If any of the terms and conditions of this Agreement are held to be invalid under any applicable statue or rule of law, they are, to that extent, deemed omitted.

ENTIRE AGREEMENT

These terms and conditions constitute the entire and exclusive agreement between Buyer and NODO concerning the products and Buyer’s purchase hereunder and supersedes any and all statements or other agreements, whether written or oral, between Buyer and NODO.

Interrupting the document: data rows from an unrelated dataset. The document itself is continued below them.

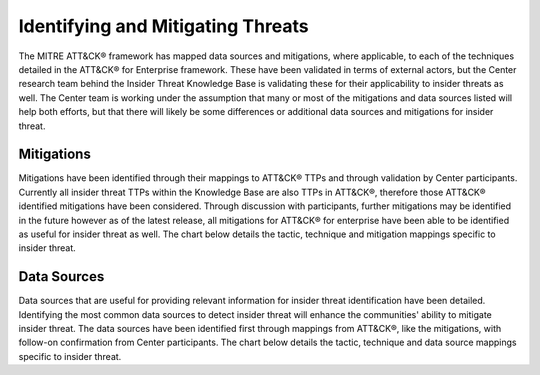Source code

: Identifying and Mitigating Threats
==================================

The MITRE ATT&CK® framework has mapped data sources and mitigations, where applicable, to each of the techniques detailed in the ATT&CK® for Enterprise framework. These have been validated in terms of external actors, but the Center research team behind the Insider Threat Knowledge Base is validating these for their applicability to insider threats as well. The Center team is working under the assumption that many or most of the mitigations and data sources listed will help both efforts, but that there will likely be some differences or additional data sources and mitigations for insider threat.

Mitigations 
------------
Mitigations have been identified through their mappings to ATT&CK® TTPs and through validation by Center participants. Currently all insider threat TTPs within the Knowledge Base are also TTPs in ATT&CK®, therefore those ATT&CK® identified mitigations have been considered. Through discussion with participants, further mitigations may be identified in the future however as of the latest release, all mitigations for ATT&CK® for enterprise have been able to be identified as useful for insider threat as well. 
The chart below details the tactic, technique and mitigation mappings specific to insider threat. 


Data Sources
-------------
Data sources that are useful for providing relevant information for insider threat identification have been detailed. Identifying the most common data sources to detect insider threat will enhance the communities' ability to mitigate insider threat. The data sources have been identified first through mappings from ATT&CK®, like the mitigations, with follow-on confirmation from Center participants. 
The chart below details the tactic, technique and data source mappings specific to insider threat.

UPDATES TO TERMS AND CONDITIONS OF SALE

You can review the most current version of the Terms and Conditions of Sale at any time at this page. We reserve the right, at our sole discretion, to update, change or replace any part of these Terms and Conditions of Sale by posting updates and changes to our website. It is your responsibility to check our website periodically for changes. Your continued use of access to our website following the posting of any changes to these Terms and Conditions of Sale constitutes acceptance of those changes.

These Terms and Conditions of Sale were last updated on November 23, 2019.